This kind of inquiry starts with ensuring that your organization has a pathway for providing thoughtful input and making it clear that managers and thought leaders are open to receive it. Limited choice, survey questions carry inherent assumptions about what is needed or wanted. Replacing surveys with intentional, open-ended questions make responses more authentic, precise and specific. Discoveries, that would never have surfaced otherwise, are made in the process. This takes more time up front and a genuine willingness to listen, but often translates into lower development costs overall and better, organizational outcomes.
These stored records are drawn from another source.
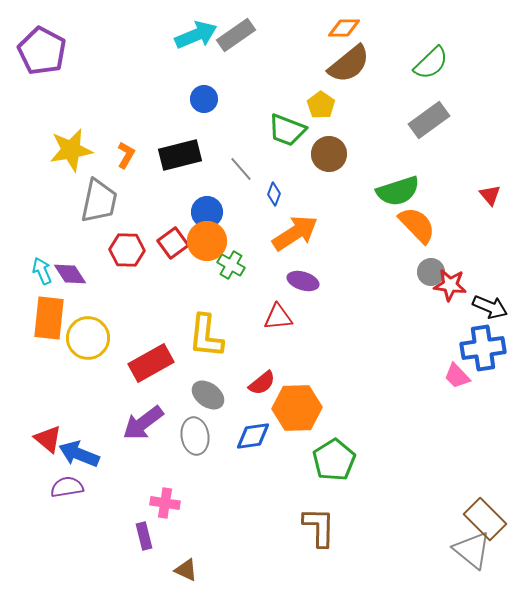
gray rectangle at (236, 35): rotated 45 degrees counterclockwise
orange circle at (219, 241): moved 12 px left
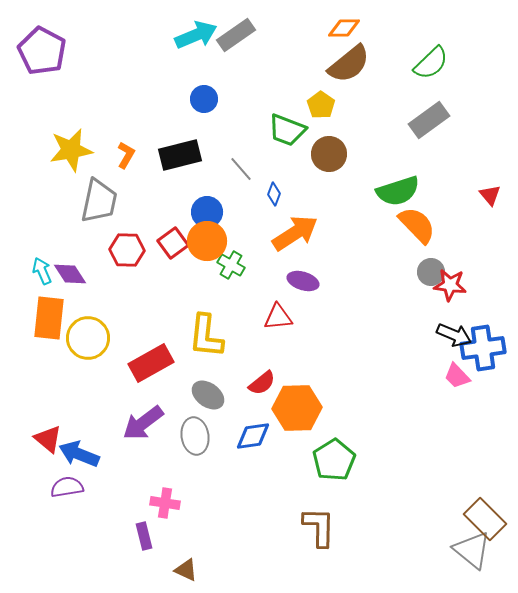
black arrow at (490, 307): moved 36 px left, 28 px down
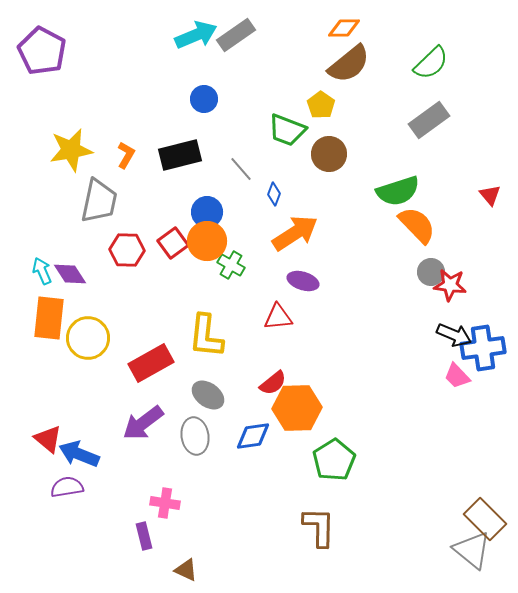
red semicircle at (262, 383): moved 11 px right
Most will agree that frontline staff has valuable input, but for many training experts the decision to prioritize internal inquiry is uncomfortable to make, because it is a follower-centric approach rather than leader-centric. The familiar, leadership paradigm typically does not consider the authentic voice of followership, an essential ingredient in any sustainable, organizational culture. Like well-matched dance partners, leaders and followers can optimize one another’s work.
Hesitation is understandable, yet the research is clear: Organizations need a new approach. By truly honoring and incorporating the voices of frontline staff and followers, managers and thought leaders can better understand the real needs of the organization. This is the missing piece.
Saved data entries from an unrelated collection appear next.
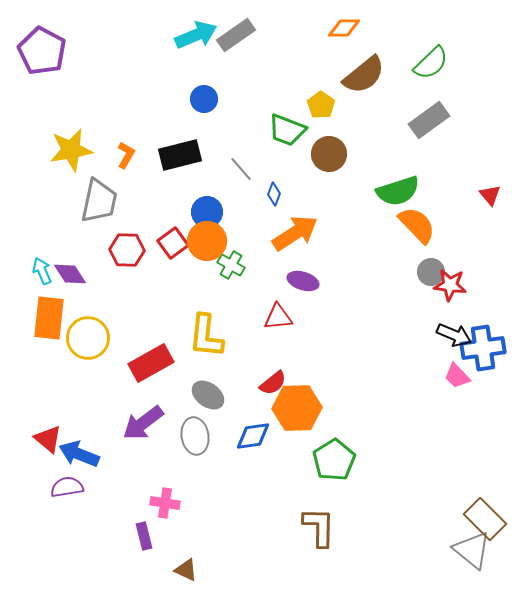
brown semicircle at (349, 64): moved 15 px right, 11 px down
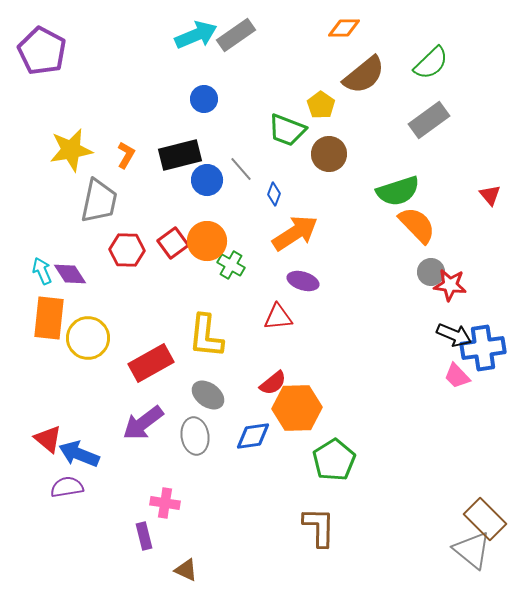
blue circle at (207, 212): moved 32 px up
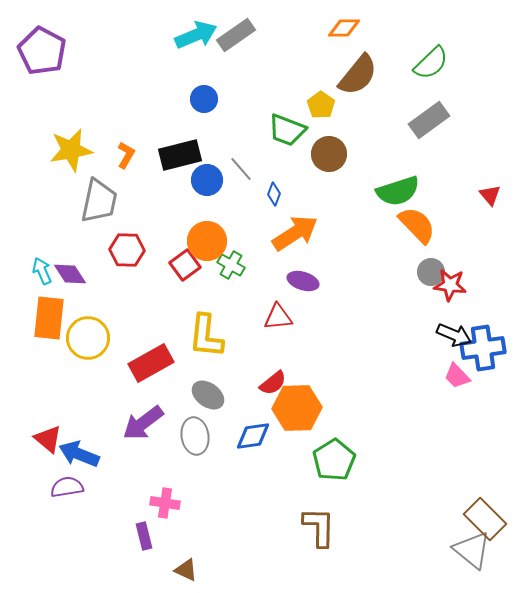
brown semicircle at (364, 75): moved 6 px left; rotated 12 degrees counterclockwise
red square at (173, 243): moved 12 px right, 22 px down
Here are a few ideas to consider when beginning a process of internal inquiry:
- Establish Good Faith – Communicate a sincere desire for two-way dialogue as personally and as transparently as possible. Ideally, this should happen at every level of the organization, between each leader-follower pairing. If trust has been damaged in some areas or in any relationships, seek to repair and rebuild it wherever possible.
- Design Inquiry Questions – Design a short set of open-ended questions to ask groups of employees by rank and department, perhaps 5-6 questions at most. You may wish to hire a coach to develop questions that both reflect senior leaders’ organizational visions and also leave room for employees at every level to share real needs from the follower perspective with their respective supervisors. Sample questions might be:
- What is your biggest routine challenge?
- What could your leader do to help you with this challenge?
- What other kind of support or change do you need to address this challenge?
- Invite Candid Input – Create time for employees of similar rank to gather in groups and respond to the inquiries at the same time in writing. If hiring a coach, you may wish to have that person facilitate a brief discussion before the writing takes place.